Mr. President, some folks were looking for a place to go on summer vacation on the Internet. A lot of people go to national parks. A couple of summers ago, my family and I went to Alaska and visited Denali, a national park bigger than my State. We had a wonderful time in Alaska. But if you go to the national park Web site, you can find national parks to visit in 49 States. There is one State that has no national park. It is my State.
I am reintroducing legislation Senator Biden and I introduced at the end of the last Congress. We will reintroduce that so we get our State on the road to having our own national park and providing people around the country and the world the opportunity to learn about our coastal heritage, which included the landing of the first Swedes and Finns when they came to America. They landed in Wilmington to establish the colony of New Sweden. I don't think the Finns called it that, but the Swedes did.
We want to have a national park of our own that would include that discovery, commemorate that discovery. Our bill authorizes the National Park Service to conduct a Special Resource Study of Delaware's coastal region. This study is the first step toward establishing the first national park in Delaware.
Delaware's coastal region is rich in historical sites, parks, and wildlife areas. This Special Resource Study will trace the various threads that make up the fabric of Delaware, which are an ideal microcosm for the tapestry of America. Together, these sites highlight the threads of history, heritage, commerce and nature. The result would be a national park highlighting America's history, cultural heritage, commercial progress and natural beauty.
The study would be anchored on Fort Christina and the 7th Street Peninsula in Wilmington. It would extend south from there to include old New Castle and points along Delaware's coast in Kent and Sussex Counties, which have been the location of many significant events throughout America's history.
This proposed study will help encapsulate the human and natural activity that has occurred along our coast that has helped create the very fabric of our society.
I am confident this study will prove that a national park highlighting Delaware's rich coastal heritage would be a very appropriate and fitting addition to the National Park system. Our national park would demonstrate that coastal regions like those found in Delaware are a vital part of America's past, present, and future.
Delaware is first in so many ways, but it is the only state without a national park. Every year, millions of Americans plan their vacations around our nation's national park system. They log onto the Park Service web site and search for ideas for their family vacations. Right now, that search will turn up nothing for Delaware. With a national park unit here in Delaware, that will change.

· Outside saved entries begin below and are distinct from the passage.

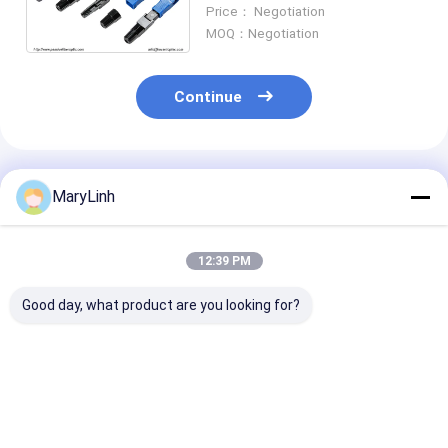
3mm Drop and 3x2mm Flat
Price： Negotiation
Cable Compatibility
MOQ：Negotiation
Continue
Recommended Products
MaryLinh
12:39 PM
Good day, what product are you looking for?
Fiber Optical FC UPC
Pre Embedded
RoHS FC APC F
Quick Assembly
Optical Fibre Fast
Optic Fast
Connector FTTH FC
Connector FC Field
Connector , Qu
PC Singlemode
Assembly SM
Assembly Con
Durable
G657B3 Black
SM G765D G6
Best Price
Best Price
Best Pri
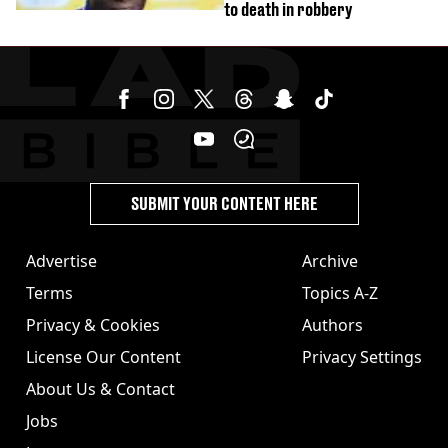
to death in robbery
SUBMIT YOUR CONTENT HERE
Advertise
Archive
Terms
Topics A-Z
Privacy & Cookies
Authors
License Our Content
Privacy Settings
About Us & Contact
Jobs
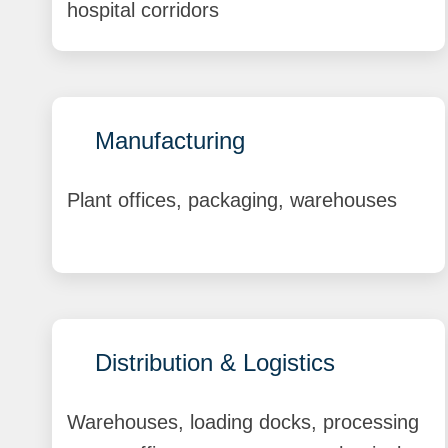
hospital corridors
Manufacturing
Plant offices, packaging, warehouses
Distribution & Logistics
Warehouses, loading docks, processing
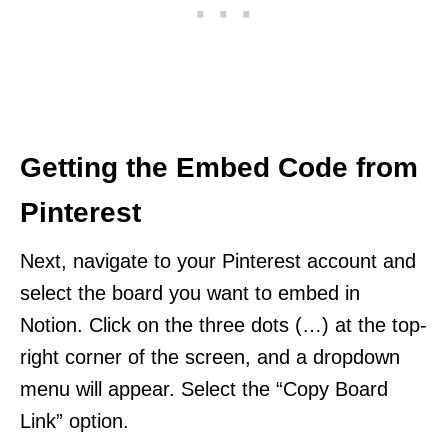
Getting the Embed Code from
Pinterest
Next, navigate to your Pinterest account and
select the board you want to embed in
Notion. Click on the three dots (…) at the top-
right corner of the screen, and a dropdown
menu will appear. Select the “Copy Board
Link” option.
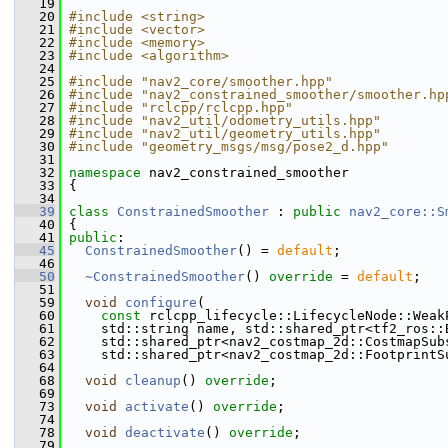
   19
   20
#include <string>
   21
#include <vector>
   22
#include <memory>
   23
#include <algorithm>
   24
   25
#include "nav2_core/smoother.hpp"
   26
#include "nav2_constrained_smoother/smoother.hp
   27
#include "rclcpp/rclcpp.hpp"
   28
#include "nav2_util/odometry_utils.hpp"
   29
#include "nav2_util/geometry_utils.hpp"
   30
#include "geometry_msgs/msg/pose2_d.hpp"
   31
   32
namespace 
nav2_constrained_smoother
   33
 {
   34
   39
class 
ConstrainedSmoother
 : 
public
nav2_core::S
   40
 {
   41
public
:
   45
ConstrainedSmoother
() = 
default
;
   46
   50
~ConstrainedSmoother
() 
override
 = 
default
;
   51
   59
void
configure
(
   60
const
 rclcpp_lifecycle::LifecycleNode::Weak
   61
     std::string name, std::shared_ptr<tf2_ros::
   62
     std::shared_ptr<nav2_costmap_2d::CostmapSub
   63
     std::shared_ptr<nav2_costmap_2d::FootprintS
   64
   68
void
cleanup
() 
override
;
   69
   73
void
activate
() 
override
;
   74
   78
void
deactivate
() 
override
;
   79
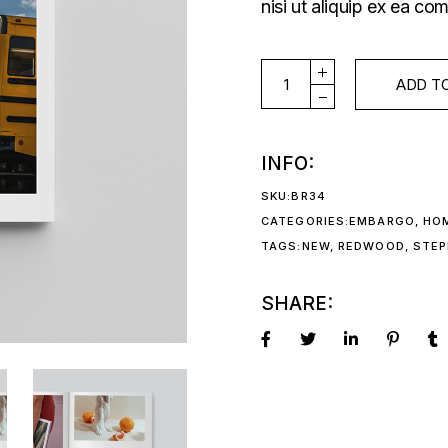
nisi ut aliquip ex ea 
ISSUE#55 quantity
ADD T
INFO:
SKU:
BR34
CATEGORIES:
EMBARGO
,
HO
TAGS:
NEW
,
REDWOOD
,
STEP
SHARE:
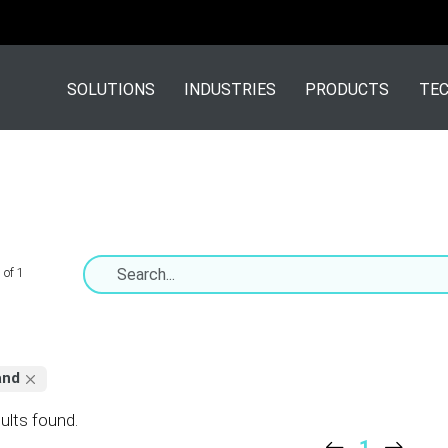
SOLUTIONS
INDUSTRIES
PRODUCTS
TEC
 of 1
and
ults found.
1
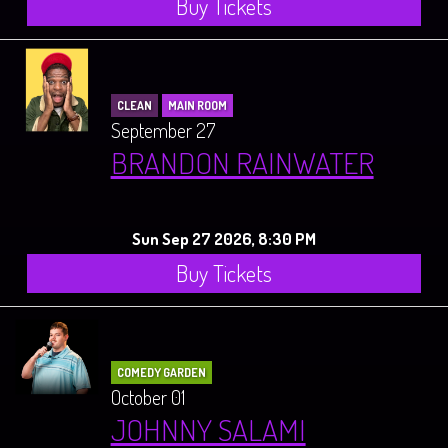
Buy Tickets
CLEAN
MAIN ROOM
September 27
BRANDON RAINWATER
Sun Sep 27 2026, 8:30 PM
Buy Tickets
COMEDY GARDEN
October 01
JOHNNY SALAMI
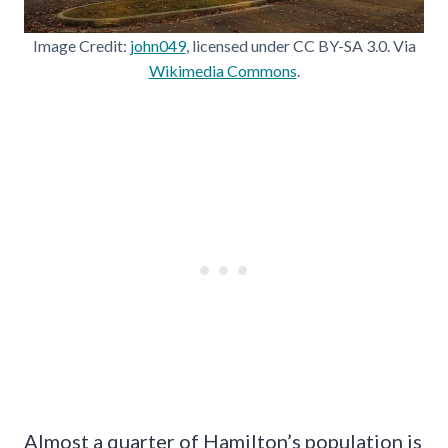
Image Credit:
john049
, licensed under CC BY-SA 3.0. Via
Wikimedia Commons
.
Almost a quarter of Hamilton’s population is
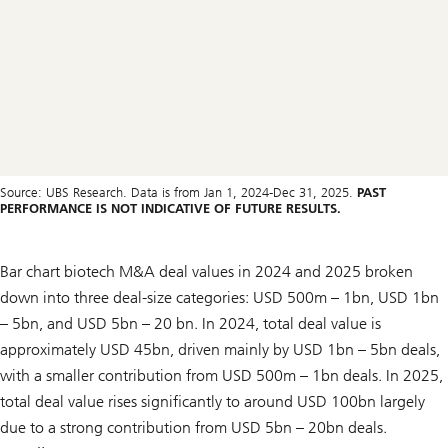
Source: UBS Research. Data is from Jan 1, 2024-Dec 31, 2025.
PAST
PERFORMANCE IS NOT INDICATIVE OF FUTURE RESULTS.
Bar chart biotech M&A deal values in 2024 and 2025 broken
down into three deal-size categories: USD 500m – 1bn, USD 1bn
– 5bn, and USD 5bn – 20 bn. In 2024, total deal value is
approximately USD 45bn, driven mainly by USD 1bn – 5bn deals,
with a smaller contribution from USD 500m – 1bn deals. In 2025,
total deal value rises significantly to around USD 100bn largely
due to a strong contribution from USD 5bn – 20bn deals.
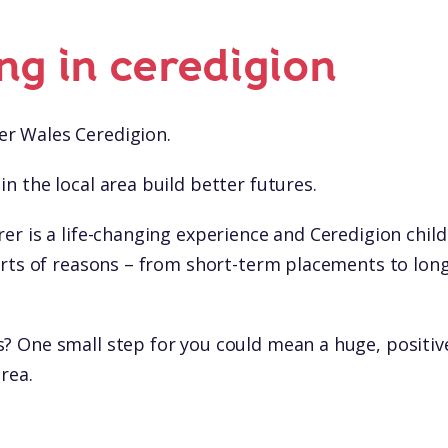
ing in ceredigion
r Wales Ceredigion.
in the local area build better futures.
rer is a life-changing experience and Ceredigion chil
 sorts of reasons – from short-term placements to lon
s? One small step for you could mean a huge, positiv
area.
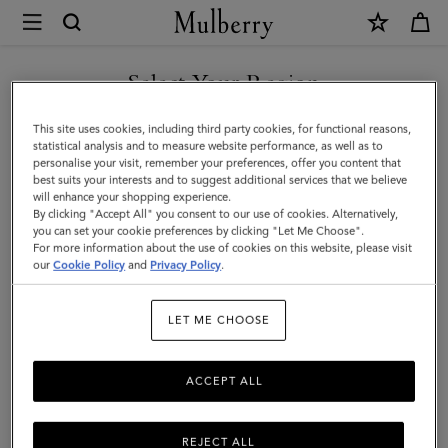
×
Mulberry
|
Islington
Select Your Region
Bucket
You are currently browsing the Taiwan Region site but we
This site uses cookies, including third party cookies, for functional reasons,
|
noticed you are in United States.
statistical analysis and to measure website performance, as well as to
personalise your visit, remember your preferences, offer you content that
Black
best suits your interests and to suggest additional services that we believe
GO TO UNITED STATES SITE
will enhance your shopping experience.
Small
By clicking "Accept All" you consent to our use of cookies. Alternatively,
Classic
you can set your cookie preferences by clicking "Let Me Choose".
For more information about the use of cookies on this website, please visit
CONTINUE TO TAIWAN
Grain
our
Cookie Policy
and
Privacy Policy
.
REGION SITE
|
LET ME CHOOSE
Women
ACCEPT ALL
REJECT ALL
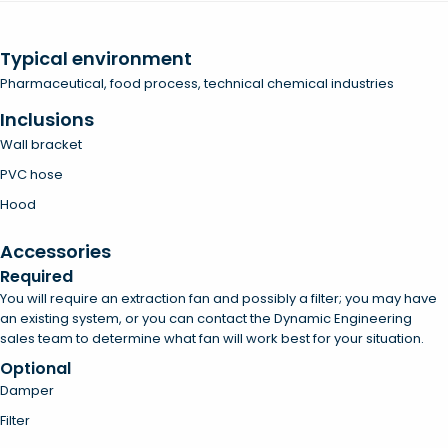
Typical environment
Pharmaceutical, food process, technical chemical industries
Inclusions
Wall bracket
PVC hose
Hood
Accessories
Required
You will require an extraction fan and possibly a filter; you may have
an existing system, or you can contact the Dynamic Engineering
sales team to determine what fan will work best for your situation.
Optional
Damper
Filter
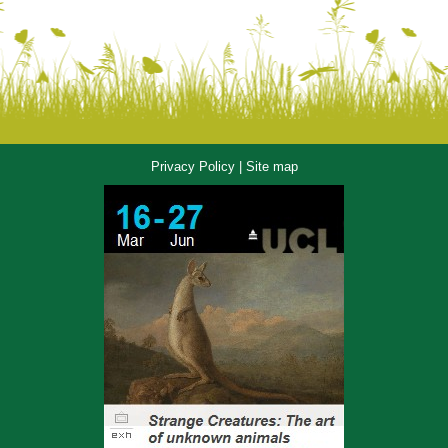
Privacy Policy
|
Site map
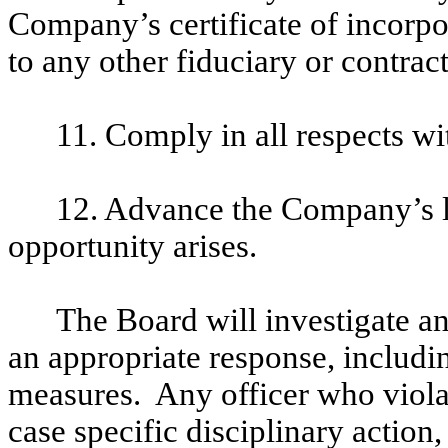
Company’s certificate of incorpo
to any other fiduciary or contrac
11. Comply in all respects wi
12. Advance the Company’s le
opportunity arises.
The Board will investigate an
an appropriate response, includi
measures. Any officer who violat
case specific disciplinary actio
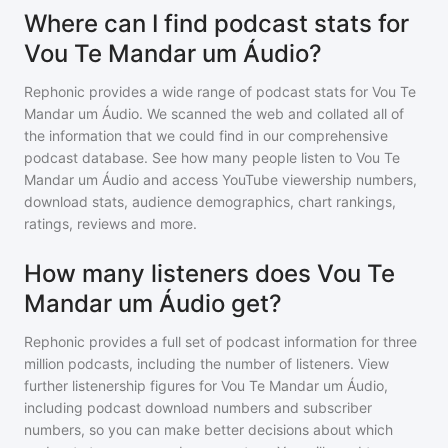
Where can I find podcast stats for
Vou Te Mandar um Áudio?
Rephonic provides a wide range of podcast stats for
Vou Te
Mandar um Áudio
. We scanned the web and collated all of
the information that we could find in our comprehensive
podcast database. See how many people listen to
Vou Te
Mandar um Áudio
and access YouTube viewership numbers,
download stats, audience demographics, chart rankings,
ratings, reviews and more.
How many listeners does Vou Te
Mandar um Áudio get?
Rephonic provides a full set of podcast information for
three
million
podcasts, including the number of listeners. View
further listenership figures for
Vou Te Mandar um Áudio
,
including podcast download numbers and subscriber
numbers, so you can make better decisions about which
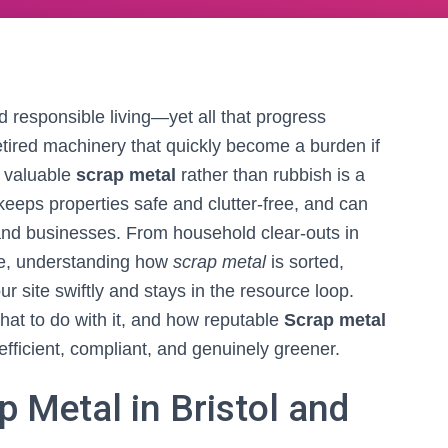
nd responsible living—yet all that progress
etired machinery that quickly become a burden if
s valuable
scrap metal
rather than rubbish is a
eeps properties safe and clutter-free, and can
and businesses. From household clear-outs in
re, understanding how
scrap metal
is sorted,
ur site swiftly and stays in the resource loop.
hat to do with it, and how reputable
Scrap metal
fficient, compliant, and genuinely greener.
 Metal in Bristol and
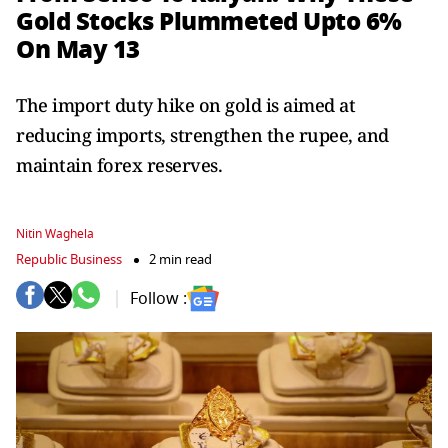
Gold Stocks Plummeted Upto 6%
On May 13
The import duty hike on gold is aimed at
reducing imports, strengthen the rupee, and
maintain forex reserves.
Nitin Waghela
Republic Business
2 min read
Follow :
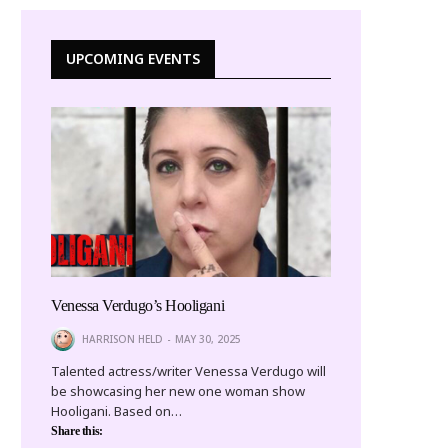
UPCOMING EVENTS
Venessa Verdugo’s Hooligani
HARRISON HELD
MAY 30, 2025
Talented actress/writer Venessa Verdugo will
be showcasing her new one woman show
Hooligani. Based on…
Share this:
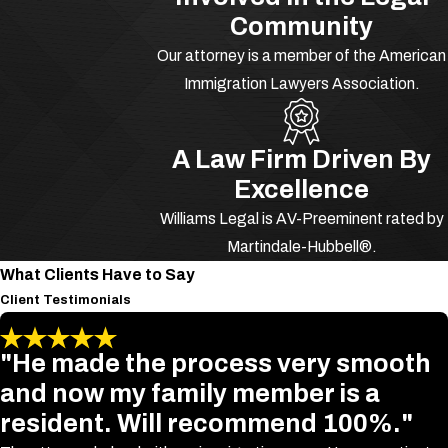
representation now.
Community
The Consequences
Our attorney is a member of the American
Immigration Lawyers Association.
of Drug Trafficking
in Florida
A Law Firm Driven By
Excellence
Drug Trafficking is a federal crime that
Williams Legal is AV-Preeminent rated by
includes the sale, delivery and
Martindale-Hubbell®.
manufacturing of drugs. The
What Clients Have to Say
seriousness of the crime, as well as a
Client Testimonials
previous record, could determine
whether a guilty party is sentenced a
"He made the process very smooth
mandatory minimum sentence of five
and now my family member is a
years to maximum life in prison. One
resident. Will recommend 100%."
factor, for instance, is if the drugs were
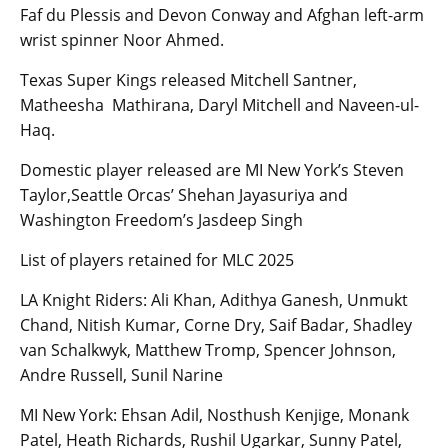
Faf du Plessis and Devon Conway and Afghan left-arm
wrist spinner Noor Ahmed.
Texas Super Kings released Mitchell Santner,
Matheesha Mathirana, Daryl Mitchell and Naveen-ul-
Haq.
Domestic player released are MI New York’s Steven
Taylor,Seattle Orcas’ Shehan Jayasuriya and
Washington Freedom’s Jasdeep Singh
List of players retained for MLC 2025
LA Knight Riders: Ali Khan, Adithya Ganesh, Unmukt
Chand, Nitish Kumar, Corne Dry, Saif Badar, Shadley
van Schalkwyk, Matthew Tromp, Spencer Johnson,
Andre Russell, Sunil Narine
MI New York: Ehsan Adil, Nosthush Kenjige, Monank
Patel, Heath Richards, Rushil Ugarkar, Sunny Patel,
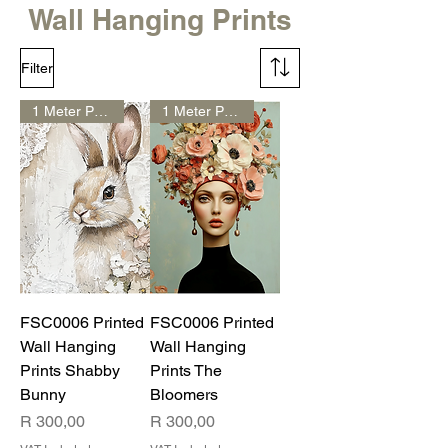
Wall Hanging Prints
Filter
1 Meter Print
1 Meter Print
FSC0006 Printed
FSC0006 Printed
Wall Hanging
Wall Hanging
Prints Shabby
Prints The
Bunny
Bloomers
Price
Price
R 300,00
R 300,00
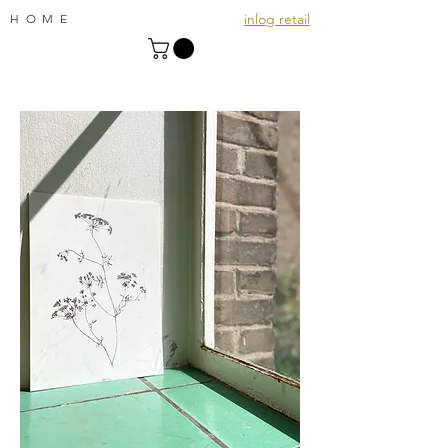
inlog retail
HOME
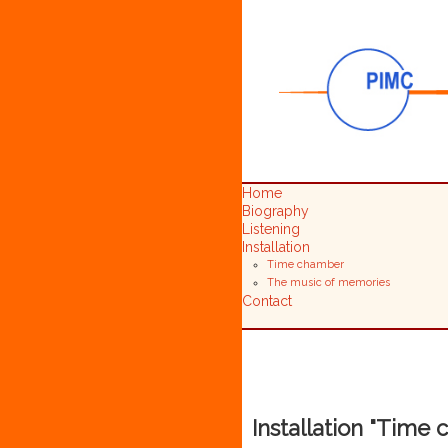
Home
Biography
Listening
Installation
Time chamber
The music of memories
Contact
Installation "Time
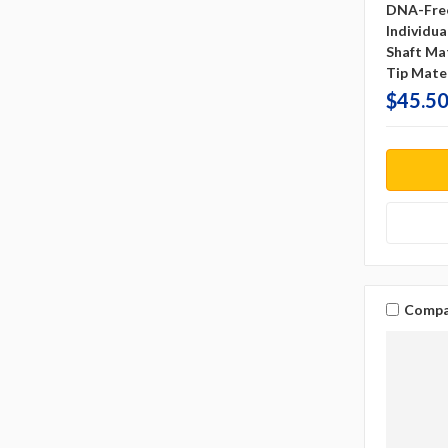
DNA-Fre
Individu
Shaft Mat
Tip Mater
$45.50
Compa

In the future, those families will be considering a trip to Delaware to visit our national park. Those trips will be a significant boost to our economy and will teach new generations of Americans about Delaware's rich cultural heritage.
I have described to you today a vision resulting from the hard work of many dedicated Delawareans. Today, I take the next step in making their vision a reality.
I believe this is an exciting proposal and one that, when incorporated into the National Park System, will become an important element in preserving the wonderful human and natural history presented by our coastal region.